- THE REQUEST:
In each of the items below, swap "bounding box" for "enclosing rectangle" and reproduce the items otherwise unchanged. Omit the pictures from your answer.

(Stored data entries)
* BEGIN *
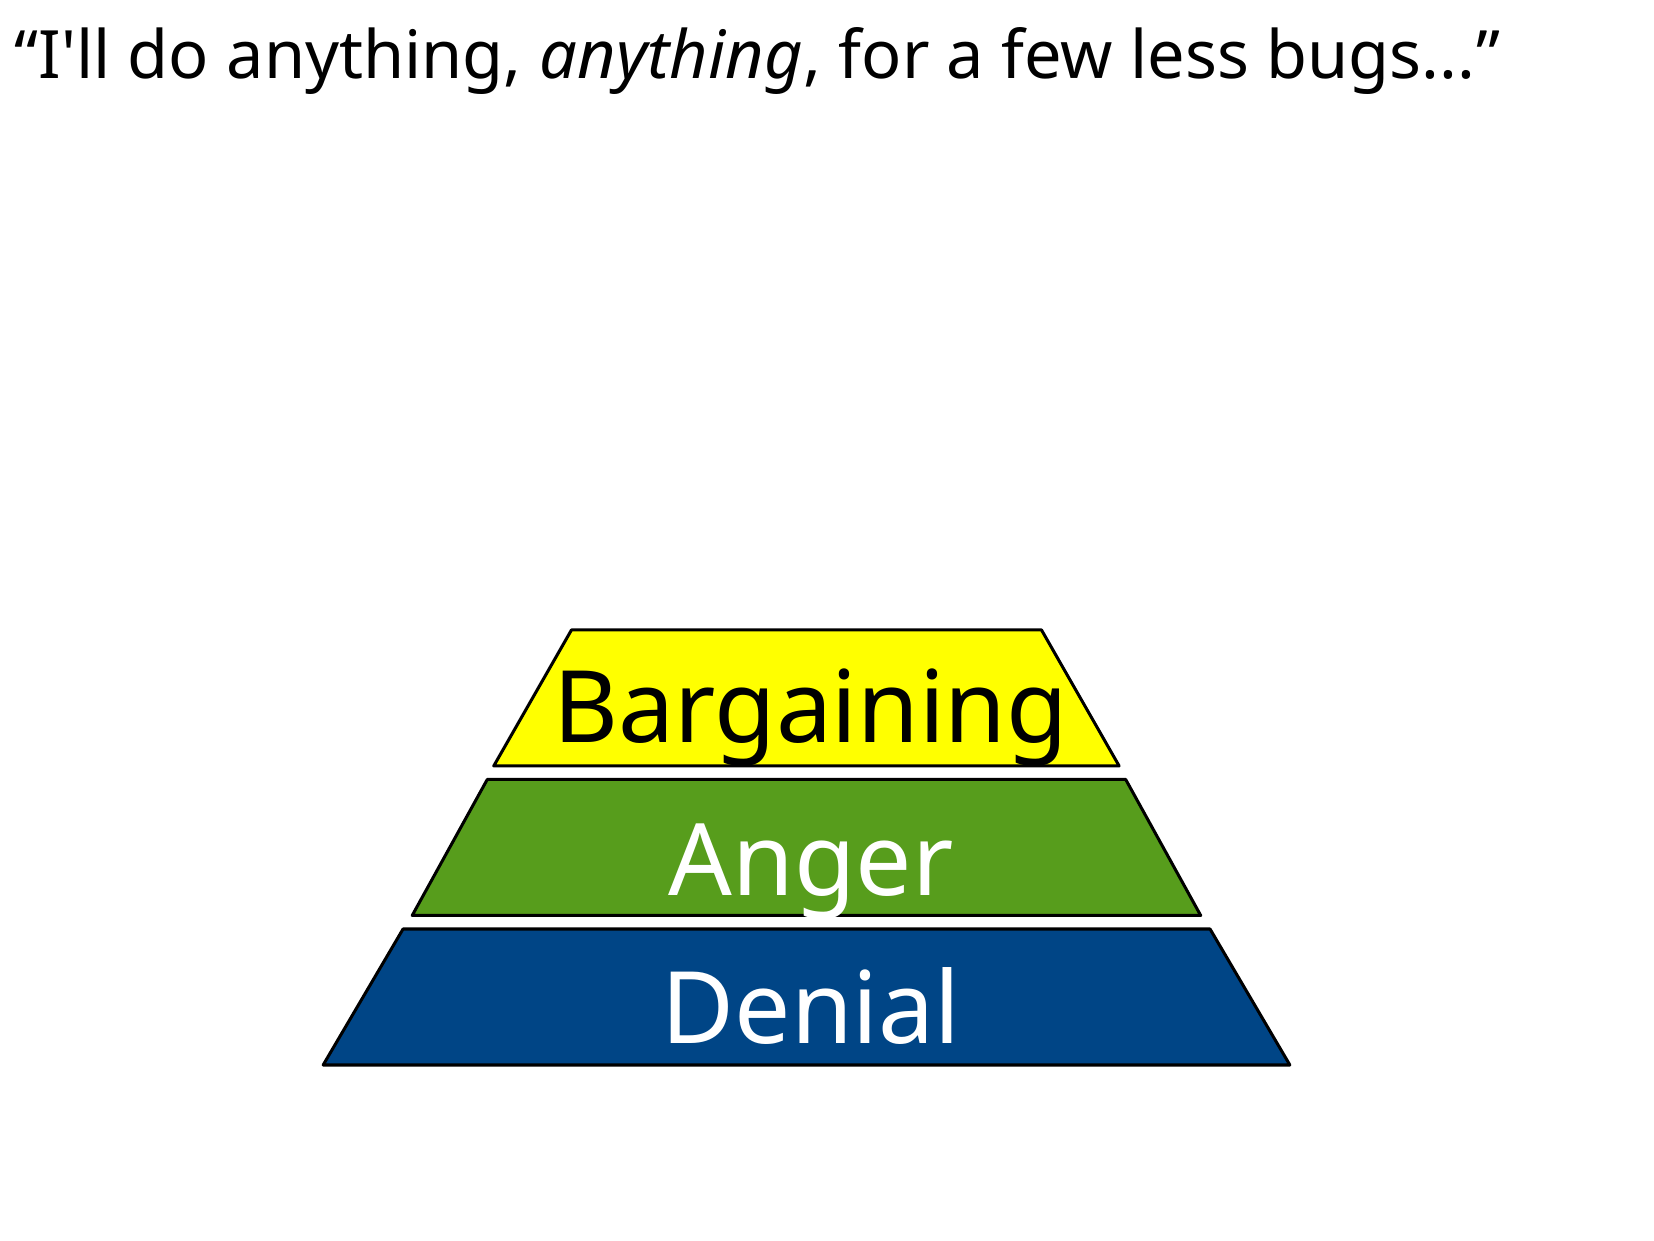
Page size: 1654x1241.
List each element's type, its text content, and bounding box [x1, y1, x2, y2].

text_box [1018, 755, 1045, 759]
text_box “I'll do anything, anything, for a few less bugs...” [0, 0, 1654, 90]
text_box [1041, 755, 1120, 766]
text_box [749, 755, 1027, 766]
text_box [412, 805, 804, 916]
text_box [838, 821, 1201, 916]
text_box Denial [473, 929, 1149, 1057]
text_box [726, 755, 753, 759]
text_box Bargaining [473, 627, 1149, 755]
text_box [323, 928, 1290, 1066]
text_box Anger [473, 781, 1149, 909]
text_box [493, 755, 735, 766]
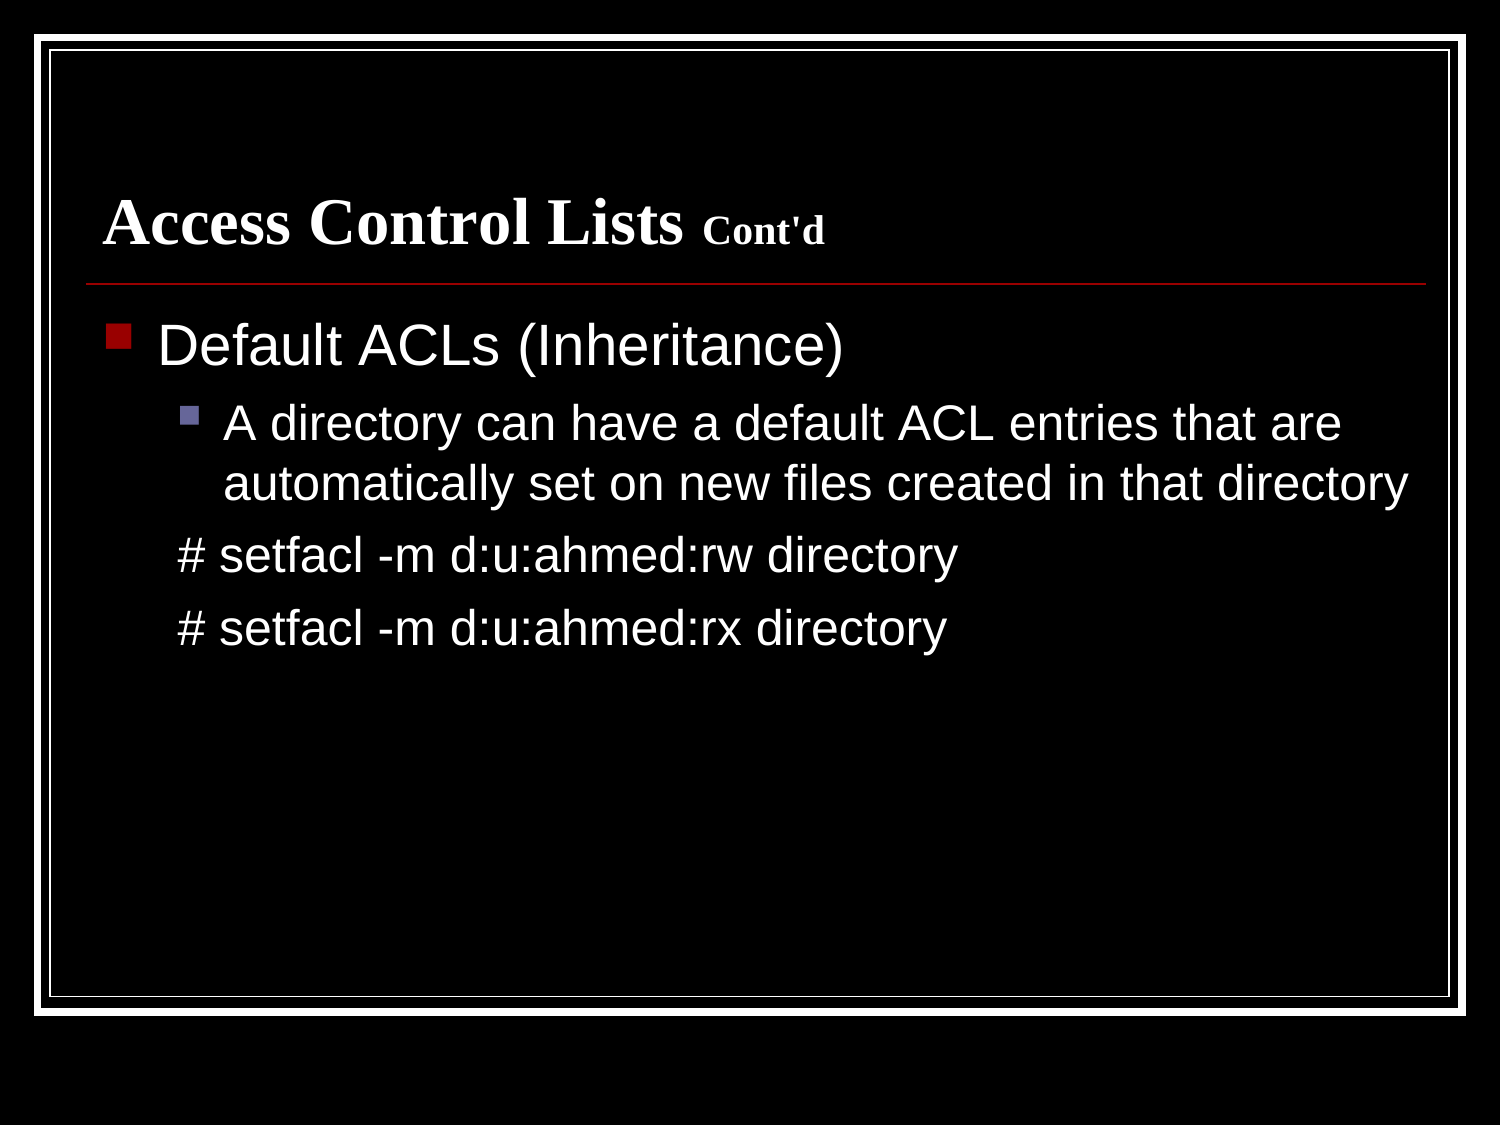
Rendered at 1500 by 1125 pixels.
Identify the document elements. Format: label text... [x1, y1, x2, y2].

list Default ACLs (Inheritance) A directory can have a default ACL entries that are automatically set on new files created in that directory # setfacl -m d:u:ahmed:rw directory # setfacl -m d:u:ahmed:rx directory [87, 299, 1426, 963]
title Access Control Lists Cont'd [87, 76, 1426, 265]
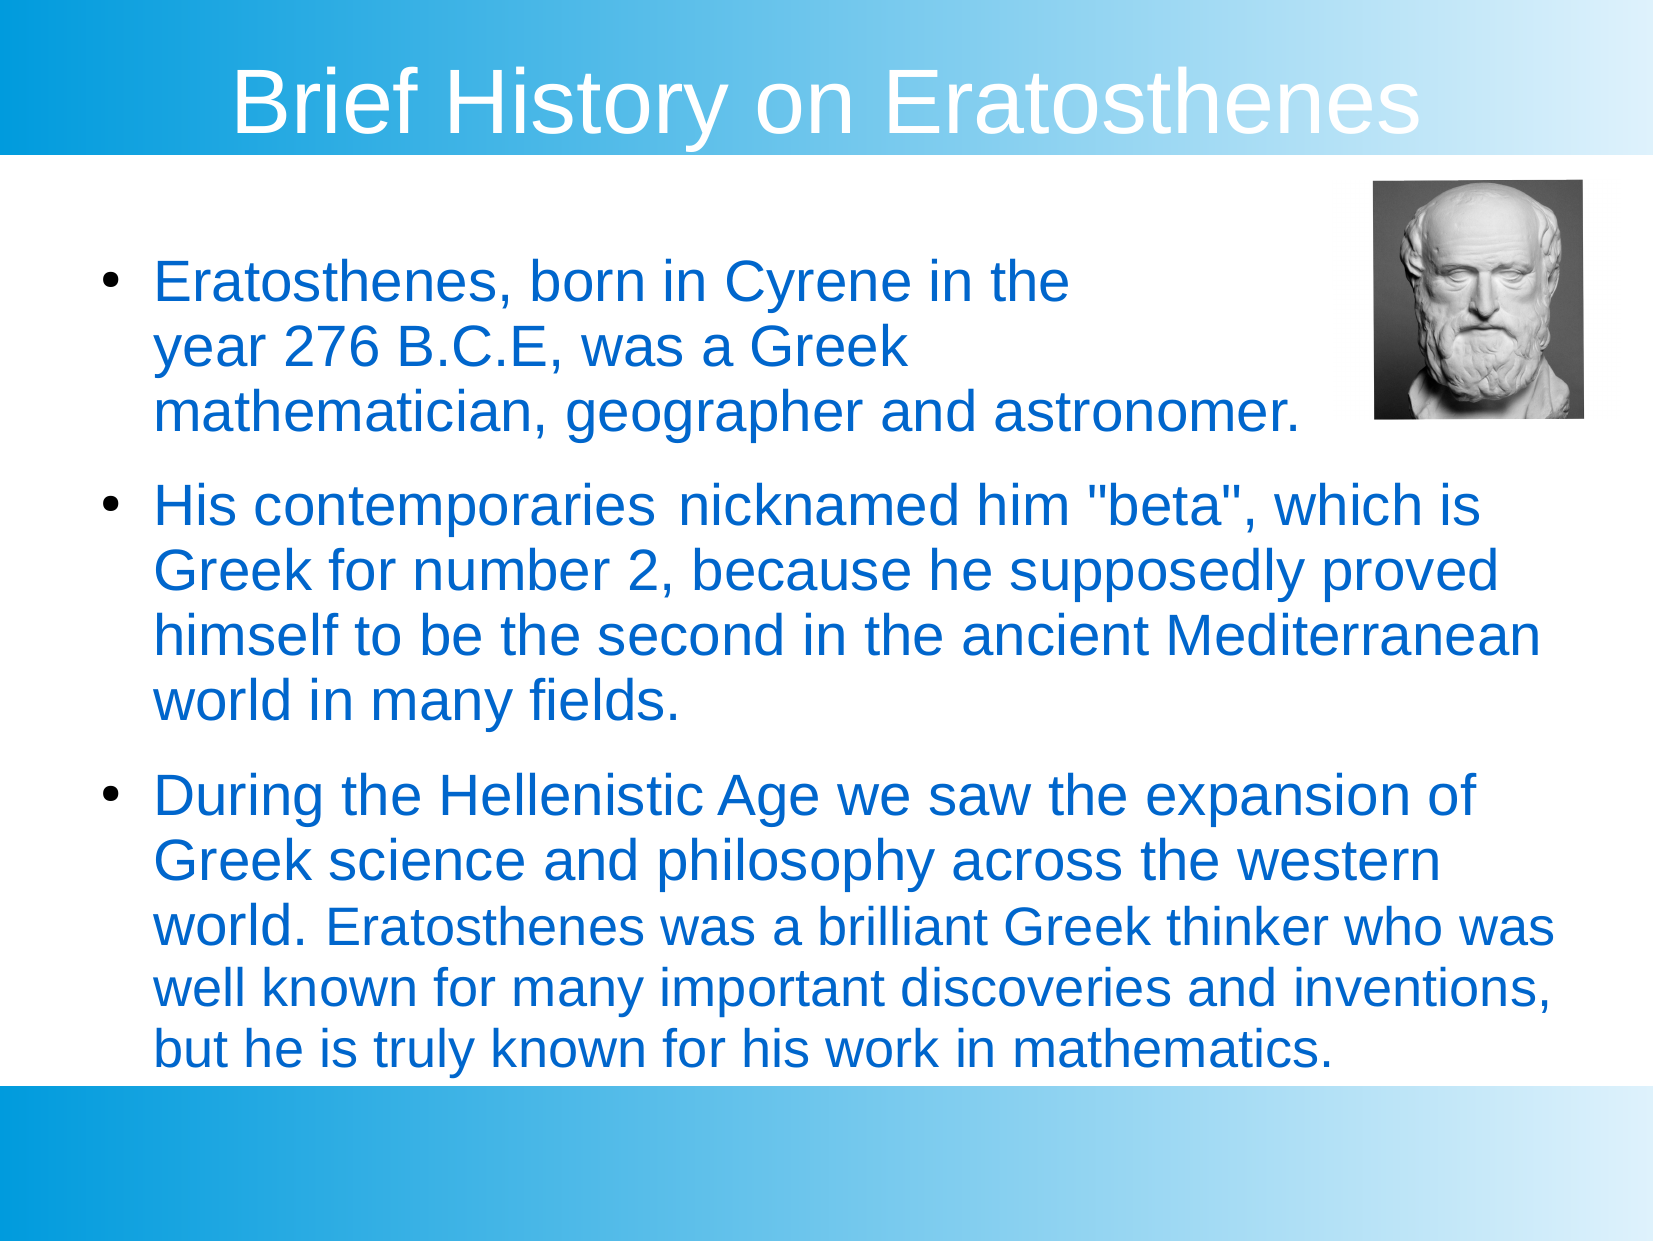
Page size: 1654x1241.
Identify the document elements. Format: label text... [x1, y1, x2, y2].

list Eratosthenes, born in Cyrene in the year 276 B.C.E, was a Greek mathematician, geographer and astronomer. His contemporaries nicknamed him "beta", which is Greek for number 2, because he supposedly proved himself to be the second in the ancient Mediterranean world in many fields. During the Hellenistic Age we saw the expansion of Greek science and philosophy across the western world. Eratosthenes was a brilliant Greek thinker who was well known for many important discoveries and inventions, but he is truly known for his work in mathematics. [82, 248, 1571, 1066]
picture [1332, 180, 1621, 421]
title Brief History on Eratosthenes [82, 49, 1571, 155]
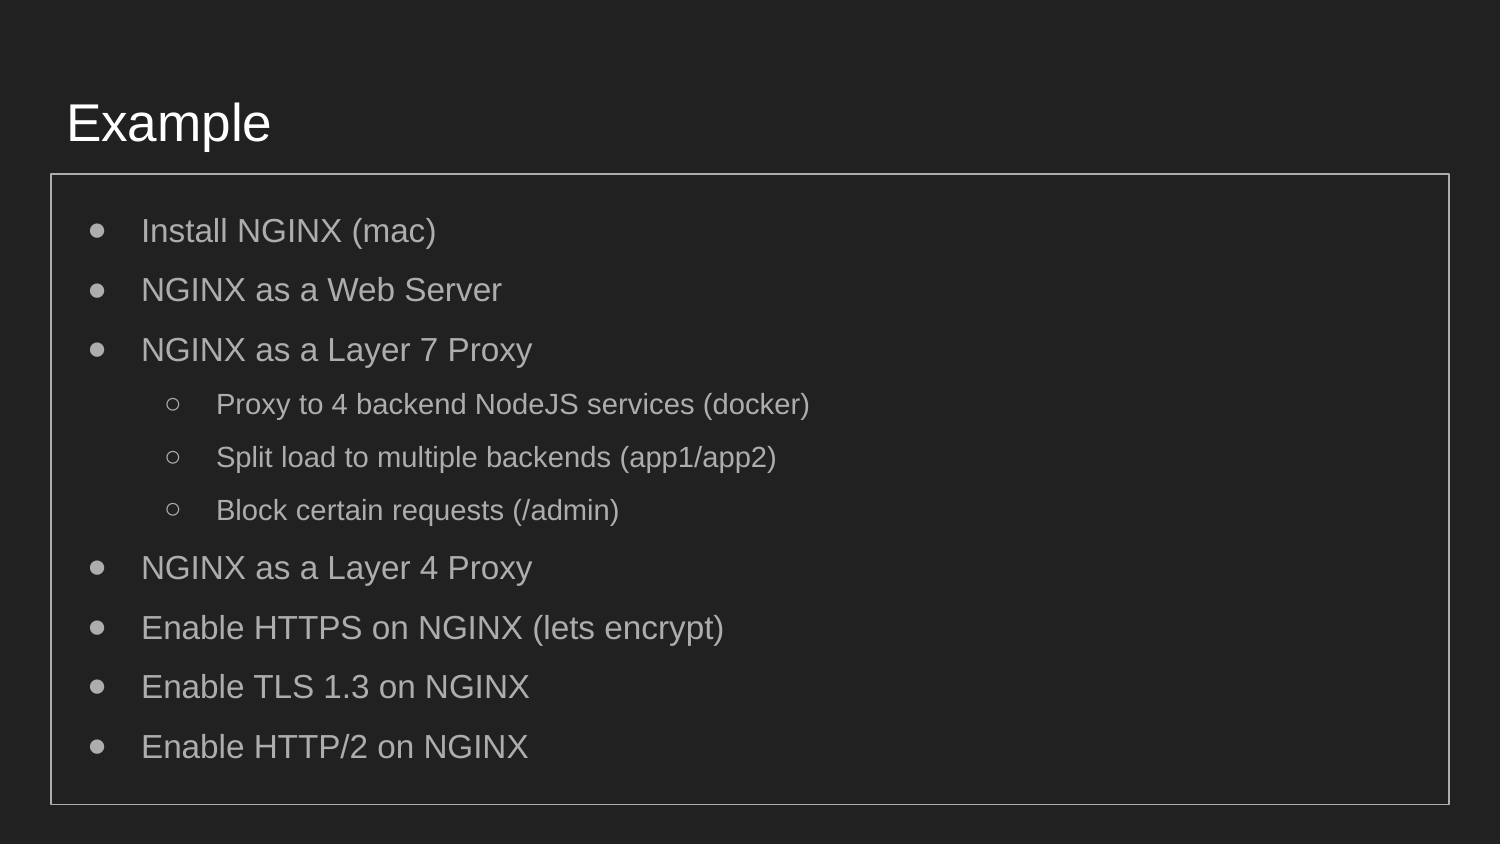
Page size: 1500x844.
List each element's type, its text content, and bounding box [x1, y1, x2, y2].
* END *
- COMPLETED TASK:
Page size: 1654x1241.
List each element's type, its text content, and enclosing rectangle [x1, y1, x2, y2].

text_box [1018, 755, 1045, 759]
text_box “I'll do anything, anything, for a few less bugs...” [0, 0, 1654, 90]
text_box [1041, 755, 1120, 766]
text_box [749, 755, 1027, 766]
text_box [412, 805, 804, 916]
text_box [838, 821, 1201, 916]
text_box Denial [473, 929, 1149, 1057]
text_box [726, 755, 753, 759]
text_box Bargaining [473, 627, 1149, 755]
text_box [323, 928, 1290, 1066]
text_box Anger [473, 781, 1149, 909]
text_box [493, 755, 735, 766]
Rendered at 1500 by 1125 pixels.
Identify the document elements. Format: label text... [x1, y1, x2, y2].

list Default ACLs (Inheritance) A directory can have a default ACL entries that are automatically set on new files created in that directory # setfacl -m d:u:ahmed:rw directory # setfacl -m d:u:ahmed:rx directory [87, 299, 1426, 963]
title Access Control Lists Cont'd [87, 76, 1426, 265]
Page size: 1654x1241.
Identify the document elements. Format: label text... [x1, y1, x2, y2].

list Eratosthenes, born in Cyrene in the year 276 B.C.E, was a Greek mathematician, geographer and astronomer. His contemporaries nicknamed him "beta", which is Greek for number 2, because he supposedly proved himself to be the second in the ancient Mediterranean world in many fields. During the Hellenistic Age we saw the expansion of Greek science and philosophy across the western world. Eratosthenes was a brilliant Greek thinker who was well known for many important discoveries and inventions, but he is truly known for his work in mathematics. [82, 248, 1571, 1066]
picture [1332, 180, 1621, 421]
title Brief History on Eratosthenes [82, 49, 1571, 155]
Page size: 1500x844.
List each element's type, its text content, and enclosing rectangle [x1, y1, x2, y2].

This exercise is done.